Sucker Punch has a lot in common with Inception. It's not only a film about alternate reality but ventures into the meta-dream space. To escape the mental institution, Baby Doll enters a brothel. To escape the brothel, she enters the steam punk comic book action adventure sequence. Each sub-reality is more glitzy and less dangerous than the last and, like Inception, the dream-space action offers some psychic tools to overcome real life problems. The difference is, Abbie Cornish didn't fancy herself taking part in this generation's version of 8 1/2.
Much like the characters, even the story locations are just psychological constructs. The mental institution is no more real than the prisons Johnny Cash sang about. Enter the dark blue color palate of the theater, where the girls fight over checkerboards and the psychologist's couch is casually replaced by a bed on a stage. This is also the scene where Babay-doll's father bribes the abusive orderly to falsify the lobotomy paperwork. It would be frightening if it wasn't so surreal.
The brothel is not only an escape from trauma but it also rationalization of the absurd. Baby Doll's father figure is replaced by a Catholic priest, a villain we are much more emotionally prepared to deal with just as we are more prepared to deal with abusive sexual situations in the brothel than we are in the mental ward. Its to be expected. And there is a layer of magic to it that separates it from reality. The five girls are presented as prostitutes in the same way Audry Hepburn's character in Breakfast At Tiffany's is a prostitute - cute, charming and not a bit dirty.

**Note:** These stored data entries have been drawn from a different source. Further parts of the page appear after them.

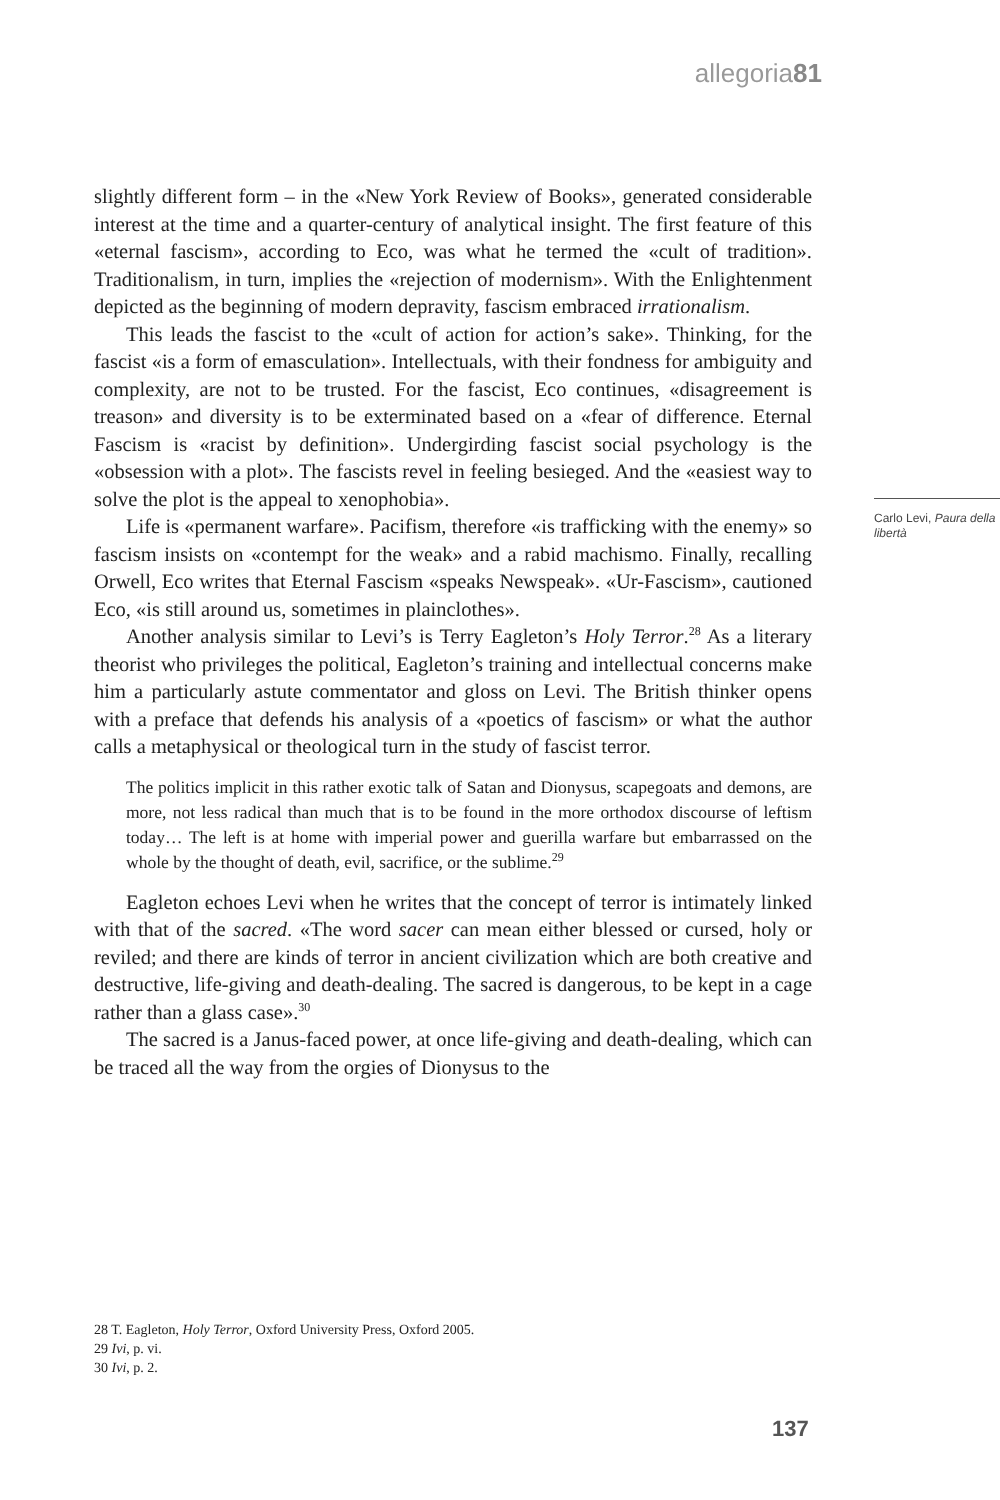allegoria81
slightly different form – in the «New York Review of Books», generated considerable interest at the time and a quarter-century of analytical insight. The first feature of this «eternal fascism», according to Eco, was what he termed the «cult of tradition». Traditionalism, in turn, implies the «rejection of modernism». With the Enlightenment depicted as the beginning of modern depravity, fascism embraced irrationalism.
This leads the fascist to the «cult of action for action’s sake». Thinking, for the fascist «is a form of emasculation». Intellectuals, with their fondness for ambiguity and complexity, are not to be trusted. For the fascist, Eco continues, «disagreement is treason» and diversity is to be exterminated based on a «fear of difference. Eternal Fascism is «racist by definition». Undergirding fascist social psychology is the «obsession with a plot». The fascists revel in feeling besieged. And the «easiest way to solve the plot is the appeal to xenophobia».
Life is «permanent warfare». Pacifism, therefore «is trafficking with the enemy» so fascism insists on «contempt for the weak» and a rabid machismo. Finally, recalling Orwell, Eco writes that Eternal Fascism «speaks Newspeak». «Ur-Fascism», cautioned Eco, «is still around us, sometimes in plainclothes».
Another analysis similar to Levi’s is Terry Eagleton’s Holy Terror.<sup>28</sup> As a literary theorist who privileges the political, Eagleton’s training and intellectual concerns make him a particularly astute commentator and gloss on Levi. The British thinker opens with a preface that defends his analysis of a «poetics of fascism» or what the author calls a metaphysical or theological turn in the study of fascist terror.
The politics implicit in this rather exotic talk of Satan and Dionysus, scapegoats and demons, are more, not less radical than much that is to be found in the more orthodox discourse of leftism today… The left is at home with imperial power and guerilla warfare but embarrassed on the whole by the thought of death, evil, sacrifice, or the sublime.<sup>29</sup>
Eagleton echoes Levi when he writes that the concept of terror is intimately linked with that of the sacred. «The word sacer can mean either blessed or cursed, holy or reviled; and there are kinds of terror in ancient civilization which are both creative and destructive, life-giving and death-dealing. The sacred is dangerous, to be kept in a cage rather than a glass case».<sup>30</sup>
The sacred is a Janus-faced power, at once life-giving and death-dealing, which can be traced all the way from the orgies of Dionysus to the
Carlo Levi, Paura della libertà
28 T. Eagleton, Holy Terror, Oxford University Press, Oxford 2005.
29 Ivi, p. vi.
30 Ivi, p. 2.
137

Sucker Punch is secretly smart. It might not get strait A's from the critics. It's thesis is nebulous. The narrative introduction and conclusion are not intended to explain the story but simply add color to the visuals. It doesn't call upon Fellini for inspiration or offer you any such serious bylines as Christopher Nolan or Wally Pfister. The film doesn't feature a Laurence Fishborne character to spell out the existentialism. It disguises itself as the 420-friendly version of Beowulf and doesn't let on that it has anything going on between the scenes, that everything should be accepted for face value.
Most importantly, Sucker Punch doesn't pretend to be anything more than it is. This film is not literary art. No film is literary art. It's a sequence of visceral experiences aimed to illicit an irrational emotional response. There is no message except for the one you bring with you. And after the film, we reflect upon those emotional responses and supplemental messages over cocktails. But its not literature. Its fun.